El punto en disputa es que esos “sonidos intrusos” que se cuelan sin invitación por nuestras ventanas, han sido ligados a la molestia que causamos los extranjeros en el oído del habitante tradicional chileno. El que algunos sonidos nos parezcan molestos, inoportunos o “poco cívicos”, se debe en gran medida a cómo cada cual hemos aprendido a nombrarlos y a cómo hemos querido percibir a quienes los generan. Las cosas se complican cuando reconocemos que las valoraciones que hacemos de distintos géneros musicales y a sus públicos, están determinadas por prejuicios de clase, raza, género y edad, que se recrudecen más aún con la información visual de los cuerpos que escuchan y gozan dichas músicas. Las músicas que escuchamos, los lugares en que lo hacemos y lo que hacemos con nuestros cuerpos mientras escuchamos los nuevos habitantes de Santiago, evidencian nuestra presencia donde antes no estábamos y hacen plausibles los cambios que Chile atraviesa por efecto de la migración.

La asociación de la migración con “los ruidos molestos” complejiza el problema a uno de convivencia intercultural, cuya gestión ha sido históricamente difícil en Chile. Se trata entonces de un conflicto entre el deseo hegemónico de asimilación cultural y la resistencia natural que los migrantes oponemos ante ello. Basta observar cómo se naturaliza la suposición de que, si somos nosotros los que migramos a Chile, los extranjeros debemos “acatar sus normas”, dejar de sonar como sonamos, dejar de hablar como lo hacemos (en otras circunstancias detallaría una diatriba en la feria debido a que pedí un aguacate y no una palta); y en suma, agradecer que nos hayan hecho un espacio en su territorio.

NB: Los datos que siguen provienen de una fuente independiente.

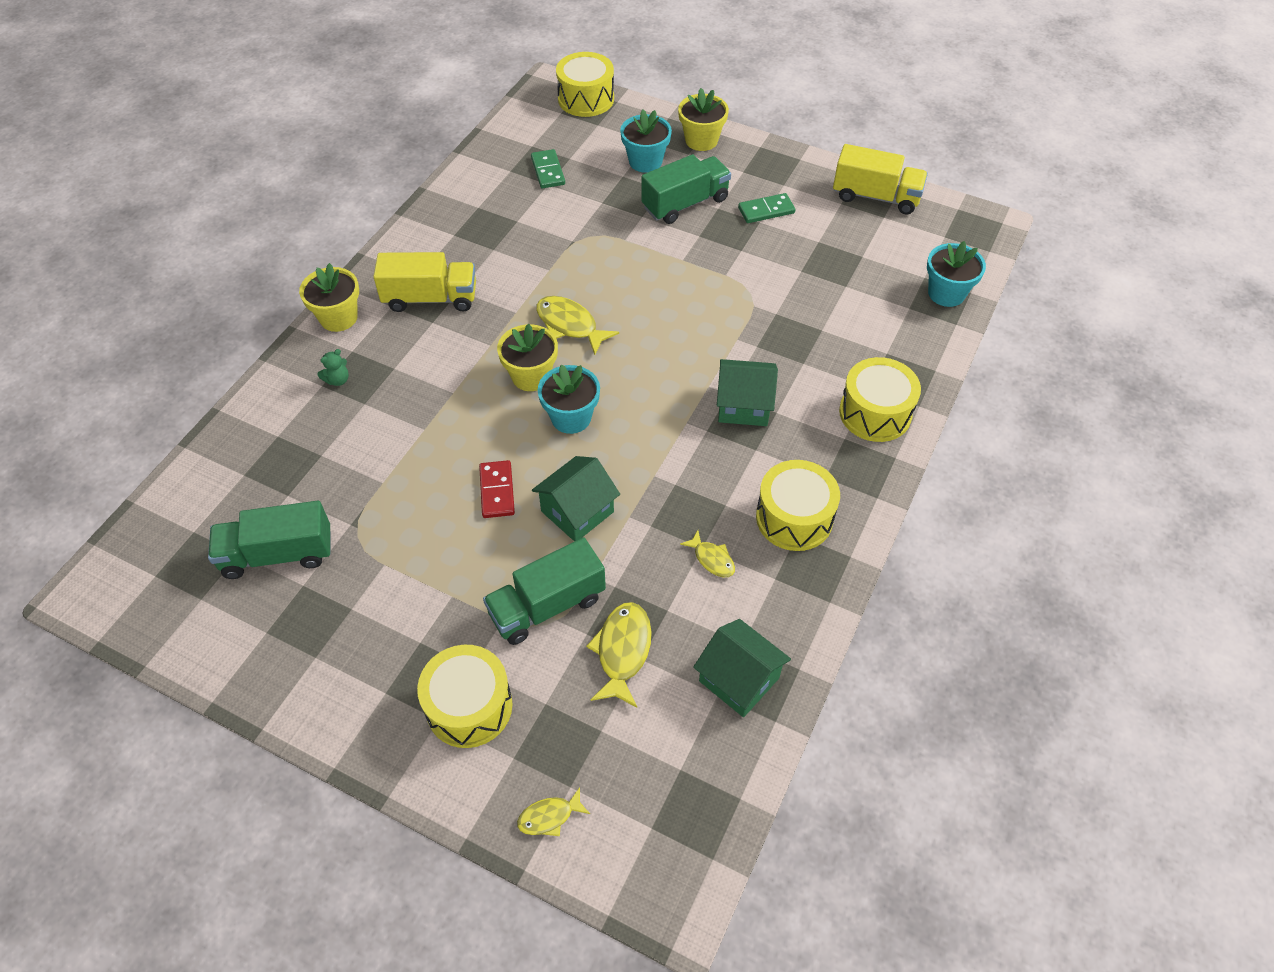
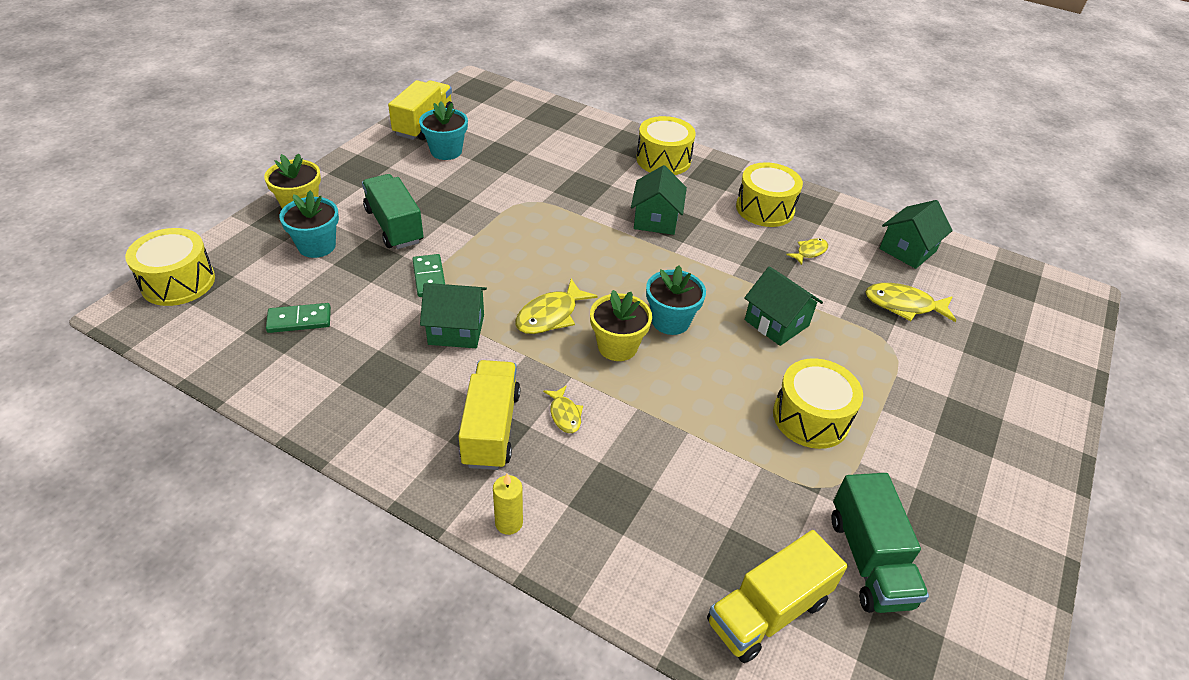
camera: 90 degrees left, 10 degrees down
yellow flower pot [299,263,359,332] -> yellow candle [493,474,523,535]
green teddy bear [318,349,349,386] -> none
yellow drum [417,645,513,748] -> yellow drum moved to [773,358,863,449]
red domino [479,460,515,518] -> none
green truck [483,537,606,645] -> none
yellow fish [517,787,590,836] -> yellow fish moved to [543,385,583,433]
green domino [738,193,795,223] -> green domino moved to [412,254,445,297]
turquoise flower pot [927,241,986,307] -> turquoise flower pot moved to [419,101,468,160]
none -> green house [420,283,487,348]
none -> yellow truck [707,530,848,663]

Tales apreciaciones desestiman que la migración es un derecho humano y no un favor. También, por cierto, hacen oídos sordos a los aportes que, como reconoce la ONU, hacemos a esta sociedad.

En cualquier caso, la ventaja de escuchar tales conflictos con una voluntad que trascienda lo punitivo es que permite reconocer en los sonidos y sus procesos de escucha un terreno de análisis social. Por otro lado, nos recuerda que acoger a grandes masas migratorias es siempre un desafío intercultural para cualquier sociedad. Uno que sin duda trae consigo mayores beneficios que perjuicios. Escuchemos pues tales disonancias y prestemos la atención que merecen para ser resueltas y así aprender a vivir juntos.